### Provided records

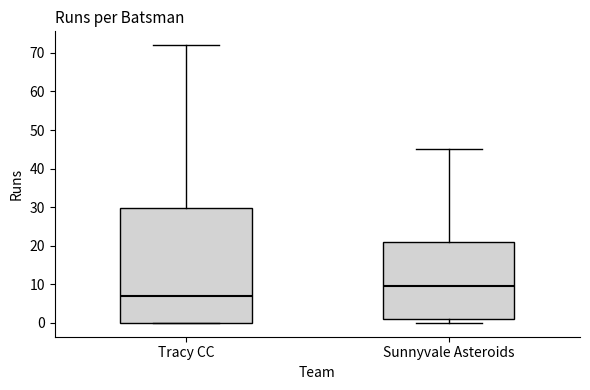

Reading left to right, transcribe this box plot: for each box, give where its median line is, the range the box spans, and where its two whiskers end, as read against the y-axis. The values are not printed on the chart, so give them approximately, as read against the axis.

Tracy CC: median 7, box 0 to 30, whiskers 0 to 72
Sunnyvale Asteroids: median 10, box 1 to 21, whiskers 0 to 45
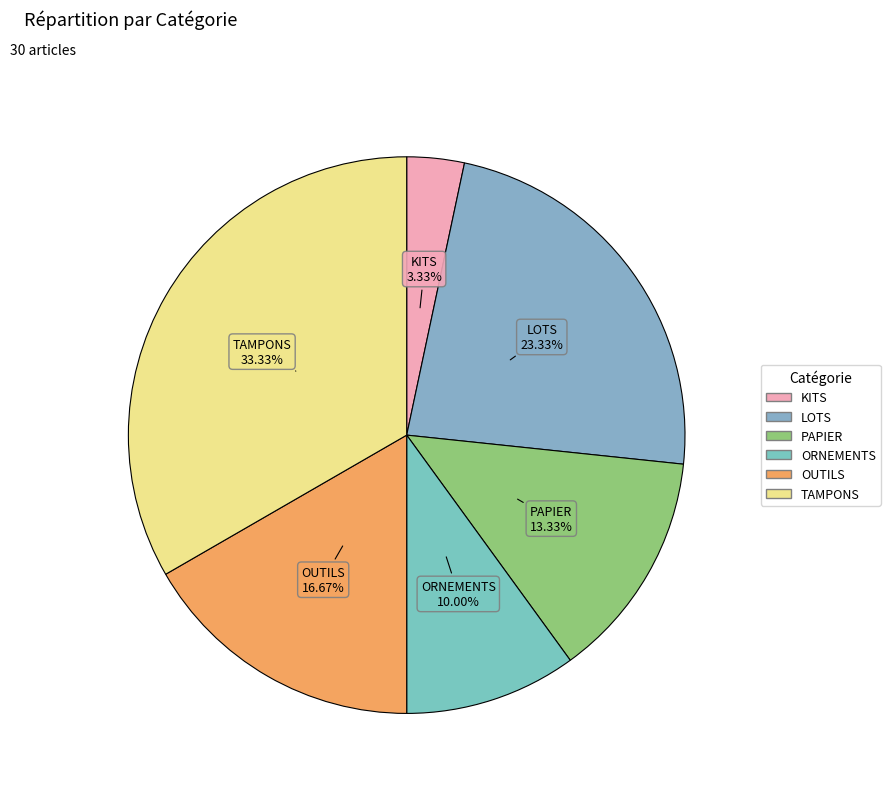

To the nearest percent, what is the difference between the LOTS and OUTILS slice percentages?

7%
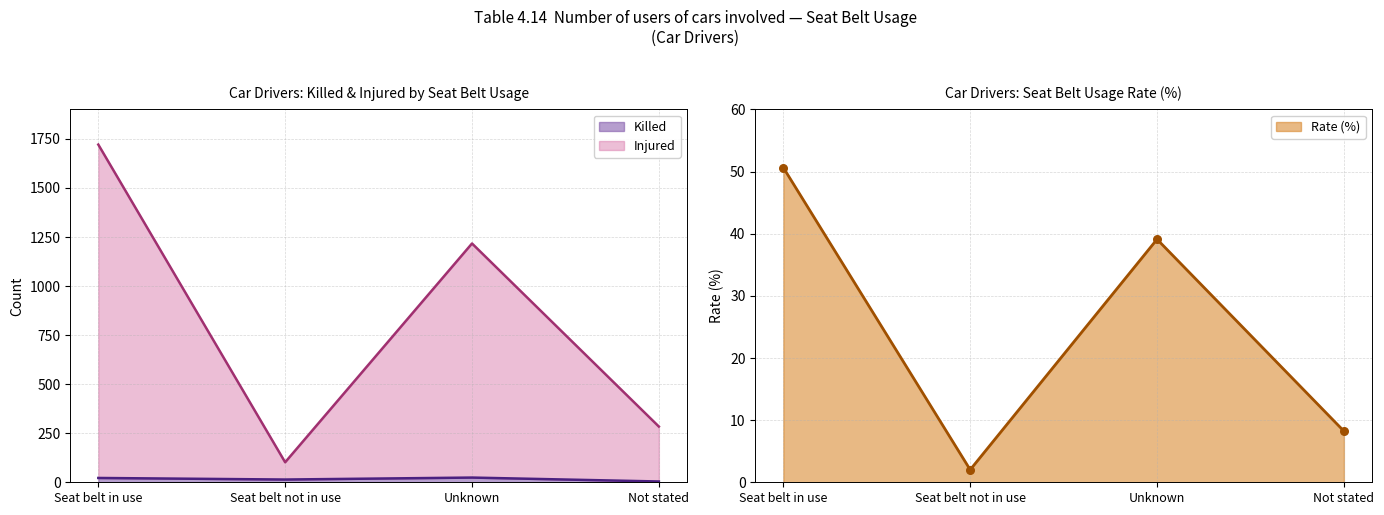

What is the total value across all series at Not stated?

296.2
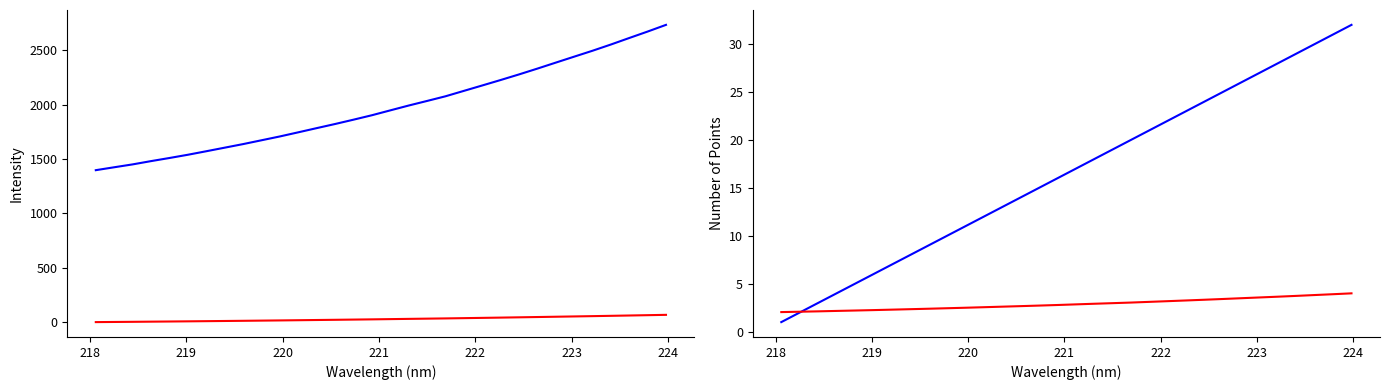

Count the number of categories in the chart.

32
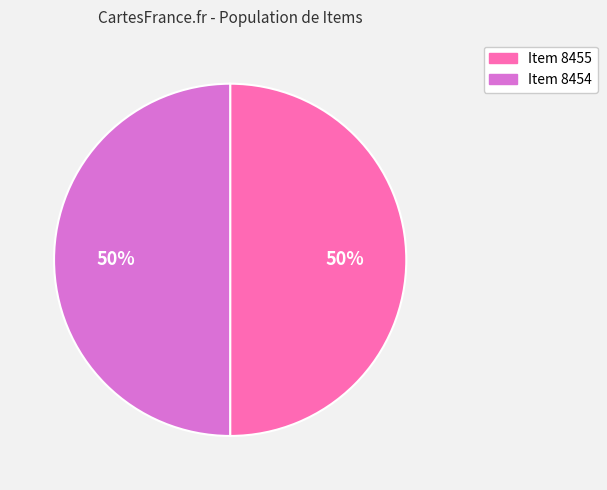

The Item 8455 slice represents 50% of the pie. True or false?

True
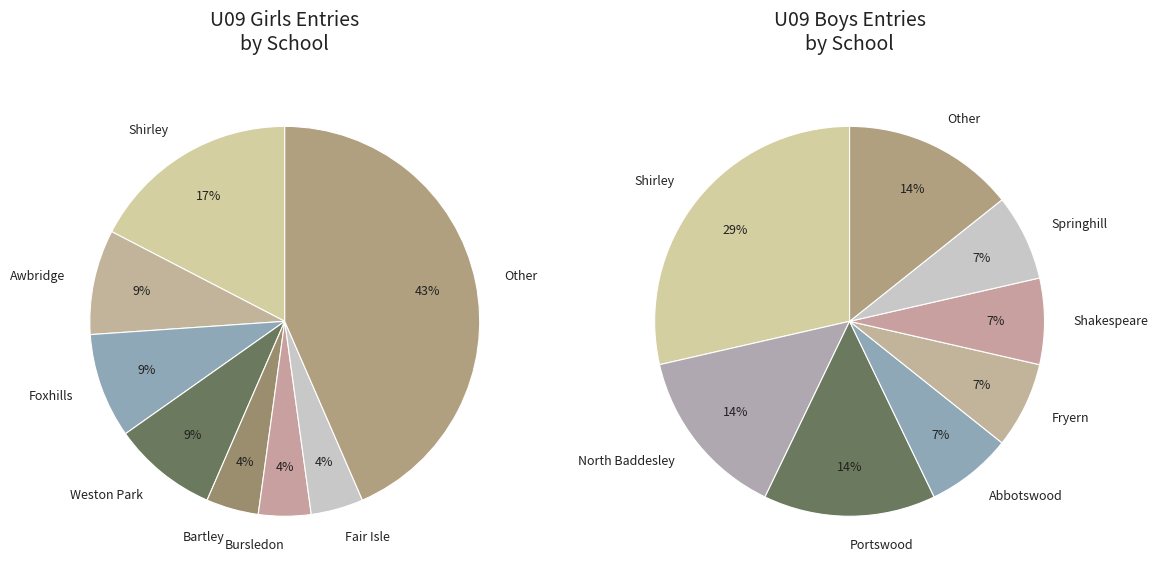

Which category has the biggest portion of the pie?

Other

######

Problem requirements: Please quote all of the records above verbatim, leaving out the pictures.

Reply:
Reading left to right, transcribe this box plot: for each box, give where its median line is, the range the box spans, and where its two whiskers end, as read against the y-axis. The values are not printed on the chart, so give them approximately, as read against the axis.

Tracy CC: median 7, box 0 to 30, whiskers 0 to 72
Sunnyvale Asteroids: median 10, box 1 to 21, whiskers 0 to 45

To the nearest percent, what is the difference between the LOTS and OUTILS slice percentages?

7%

What is the total value across all series at Not stated?

296.2

Count the number of categories in the chart.

32

The Item 8455 slice represents 50% of the pie. True or false?

True

Which category has the biggest portion of the pie?

Other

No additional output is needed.